EXTRACTO DE PÁGINA:
Estudiantes y profesorado poseen objetivos y expectativas diferentes sobre el sentido de la experiencia escolar. Cada uno de ellos demanda y experimenta dicha experiencia desde ángulos visuales y emocionales diferenciados. A pesar de la heterogeneidad y diversidad del público escolar (estudiantes), los escolares acuden a los centros escolares —más allá de la obligatoriedad que exige la normativa escolar— guiados por motivaciones extrínsecas (“ser alguien”, “tener una profesión”, “ser importante”, etc.) o intrínsecas (“valorarme”, “aprender valores”, “madurar”, “tener amigos”) (Neut Aguayo, 2024). Para el profesorado, el sentido de la experiencia escolar viene impulsada por el “deseo de enseñar” y de “compartir un mundo con las nuevas generaciones” (Fernández et al., 2020). En ocasiones, los horizontes de sentido de estudiantes y docentes apenas se rozan y es cuando la vida académica de los estudiantes y la profesional del profesorado comienza a resquebrajarse.

El ángulo visual de los estudiantes (espectadores) se realiza, parafraseando a Bujvald (2011), en una dirección: de la butaca al escenario. Por el contrario, el ángulo visual de los docentes adopta la dirección contraria: del escenario al patio de butacas. Para los primeros, venir a clase, estudiar y aprender es un asunto que va a requerir de un ambiente sensorial-perceptivo (principio de impresión) que reúna ciertas cualidades sensorio-afectivas (clases dinámicas y divertidas). Los estudiantes, por lo general, esperan de sus clases y de sus vivencias escolares esferas de resonancia (Betton, 2022; Rosa, 2023; Rosa y Endres, 2022); es decir, espacios amplificadores de experiencias afectivas que les “afecten”, los hagan “vibrar”; para los segundos —aunque no siempre ocurre así para una minoría de docentes— enseñar es un asunto relacional y comunicativo (principio de expresión).

EJERCICIO 1: Convierte en una lista breve el párrafo del extracto que empieza con "El ángulo visual de los estudiantes" y conserva sus datos principales.
EJERCICIO 2: Resume el extracto sobre la experiencia escolar en dos oraciones.
EJERCICIO 3: Enumera todas las motivaciones intrínsecas de los escolares que cita el extracto entre comillas.

MATERIAL PROPORCIONADO:
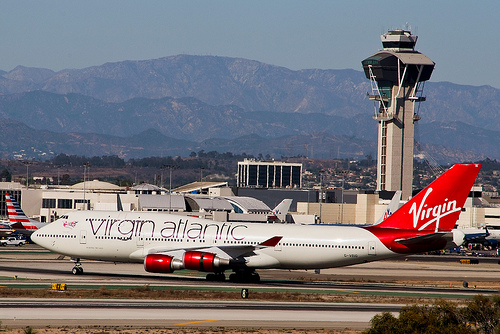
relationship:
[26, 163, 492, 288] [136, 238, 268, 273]
plane has wing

RESPUESTA 1:
- Según Bujvald (2011), el ángulo visual de los estudiantes (espectadores) va de la butaca al escenario.
- El de los docentes sigue la dirección contraria: del escenario al patio de butacas.
- Para los estudiantes, venir a clase, estudiar y aprender requiere un ambiente sensorial-perceptivo (principio de impresión) con cualidades sensorio-afectivas, como clases dinámicas y divertidas.
- Los estudiantes suelen esperar esferas de resonancia, es decir, espacios que amplifiquen experiencias afectivas y los hagan "vibrar".
- Para los docentes, salvo una minoría, enseñar es un asunto relacional y comunicativo (principio de expresión).

RESPUESTA 2: Estudiantes y profesorado tienen objetivos y expectativas distintos sobre el sentido de la experiencia escolar. Los estudiantes acuden movidos por motivaciones extrínsecas o intrínsecas y esperan clases que actúen como esferas de resonancia afectiva (principio de impresión), mientras que a los docentes los impulsa el deseo de enseñar y, para la mayoría de ellos, enseñar es un asunto relacional y comunicativo (principio de expresión).

RESPUESTA 3:
- "valorarme"
- "aprender valores"
- "madurar"
- "tener amigos"